* CONSIGNE *
Poursuivez le texte sur le club consacré à l'œuvre d'Assia Djebar, à partir de sa dernière phrase.

* TEXTE À LIRE *
----
A cette soirée, nous avions été honorés par la présence de la mère de Assia Djebar.
Participation aux différentes rencontres organisées à Paris pour écouter Assia Djebar
- Académie française , la lecture du discours sous la coupole
- La maison des écrivains pour écouter le récit « la beauté de Joseph »
- Centre Pampidou « écrire, pourquoi ?
- Association texte et voix : lecture par Nicolas Pignon et christine Barault dans le cadre du festival « texte et voix »
Invitation
Le club a été invité par le club de francophonie de l’ENS sur le thème « Ecrire Assia Djebar »
Que j’ai eu le plaisir de présenter.
Médias
- Le site Africultures qui a publié l’article: « Assia Djebar à l’Académie française : comment-taire ? »
- Le quotidien algérien El Watan, a publié une interview qui a permis de faire connaître le club du côté de l’Algérie.
- Quelques journaux algériens en arabe et quelques journaux du monde arabe ont publié des informations sur le club.
Questions abordées
- La question qui revient sans cesse en France est la suivante : « pourquoi écrit-elle en français ? ».
- Ensuite vient le statut de la femme en Algérie.
- Les lecteurs Français nés après la guerre d’Algérie découvrent l’histoire coloniale.
- Les français d’origine algérienne sont particulièrement touchés par la question de l’identité et des origines.
- Les lecteurs algériens venus en France sont préoccupés par la langue, l’histoire coloniale ainsi que la place de la femme en Algérie.
- Chez les étudiants ou chercheurs analysent la structure et l’architecture du texte.
Résultats
- Le club devient un espace de parole pour exprimer ses émotions et ses idées autour de l’œuvre de Assia Djebar. Des rencontres parfois très émouvantes ont lieu. La première que je n’oublierai pas c’est la présence de l’ancienne camarade de classe de Assia Djebar, que j’ai invité à dialoguer avec Assia l’année dernière lors de la rencontre du club.
----
* ENREGISTREMENTS EXTRAITS *
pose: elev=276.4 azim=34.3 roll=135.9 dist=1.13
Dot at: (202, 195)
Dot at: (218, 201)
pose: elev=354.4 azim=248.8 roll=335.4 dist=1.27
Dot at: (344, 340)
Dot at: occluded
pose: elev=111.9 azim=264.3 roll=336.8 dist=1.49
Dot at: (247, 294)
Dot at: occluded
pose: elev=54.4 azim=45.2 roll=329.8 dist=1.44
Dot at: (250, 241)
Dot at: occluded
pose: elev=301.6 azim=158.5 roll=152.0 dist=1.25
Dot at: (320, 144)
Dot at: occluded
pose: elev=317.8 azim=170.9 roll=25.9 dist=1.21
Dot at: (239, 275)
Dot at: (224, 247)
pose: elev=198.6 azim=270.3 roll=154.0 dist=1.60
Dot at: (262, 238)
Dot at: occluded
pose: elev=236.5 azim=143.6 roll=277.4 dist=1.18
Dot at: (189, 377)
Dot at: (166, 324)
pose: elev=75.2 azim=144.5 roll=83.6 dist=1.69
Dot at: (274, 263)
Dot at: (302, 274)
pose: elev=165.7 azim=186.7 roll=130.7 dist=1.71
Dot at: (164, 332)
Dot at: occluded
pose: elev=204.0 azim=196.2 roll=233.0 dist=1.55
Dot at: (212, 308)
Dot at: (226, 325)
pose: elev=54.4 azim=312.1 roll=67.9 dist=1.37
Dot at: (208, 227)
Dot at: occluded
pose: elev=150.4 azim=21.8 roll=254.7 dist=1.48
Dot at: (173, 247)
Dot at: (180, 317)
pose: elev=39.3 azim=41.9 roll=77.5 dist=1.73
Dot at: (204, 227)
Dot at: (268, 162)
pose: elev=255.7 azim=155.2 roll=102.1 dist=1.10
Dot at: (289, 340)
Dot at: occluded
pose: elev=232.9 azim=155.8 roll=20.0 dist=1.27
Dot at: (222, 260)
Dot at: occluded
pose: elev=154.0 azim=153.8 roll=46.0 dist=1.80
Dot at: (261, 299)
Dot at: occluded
----
* RÉPONSE ATTENDUE *
- Le club devient un espace de diffusion de l’information autour de l’écrivain.
- C’est un espace vers lequel tendent quelques-uns de l’Europe, des USA mais aussi de l’Algérie pour demander un avis, une question sur un livre, sur un thème.
- Le club commence à devenir une passerelle entre les lecteurs algériens et en France. Quelques uns suivent à distance les activités du club, apportent leur contribution par des écrits. Un début de projets d’écriture communs et de traductions s’amorce.
Projets à venir
- Un projet de rencontre est en réflexion pour le mois d’août à Londres.
- Les activités du club reprennent sur Paris, le 14 octobre avec notre invitée Mireille Calle- Grubber autour du roman Nulle part dans la maison de mon père.
- Une rencontre littéraire en Algérie est en cours de réflexion pour le mois de décembre, afin de réunir principalement tous les lecteurs qui participent au club à distance.
- Pour sa cinquième année d’existence, une manifestation importante est en projet. Pour se faire un soutien humain bénévole et financier est à prévoir.
- Il y a l’idée de transformer le club en association afin de réaliser des projets plus importants d’écriture et de manifestation littéraire.
Pour conclure, je voudrai lire ce témoignage venu d'Alger; il s'agit de Houria, une ancienne étudiante d’Assia Djebar qui écrit ceci :
L’écriture, la sensibilité qui se dégage de cet être d’exception, est un vrai bonheur !
Ce qui m’a bouleversée, profondément émue, est la tentative de suicide, je n’ai pu retenir mes larmes ! J’ai trouvé cet acte injustifié, par rapport à la cause immédiate qui l’a provoqué et injuste, au regard de ce serment, plus ou moins tacite vis-à-vis des parents qui vous font assumer dès le jeune âge cette lourde tâche : honneur, société…où le moindre « écart » vous semble culpabilité ?
L’œuvre m’interpelle et me touche par certaines similitudes de parcours qui me rendent plus réceptive à plusieurs passages de l’oeuvre : même génération, fille d’instituteur, ancien normalien, j’ai ouvert les yeux à l’école Van Eyck de Cherchell ! Mon père avait toujours été strict ,autoritaire, tenant à ses traditions : port du fez comme signe distinctif…, très sécurisant aussi, confiant à notre maman , si douce, le soin de veiller sur la droiture de ses filles.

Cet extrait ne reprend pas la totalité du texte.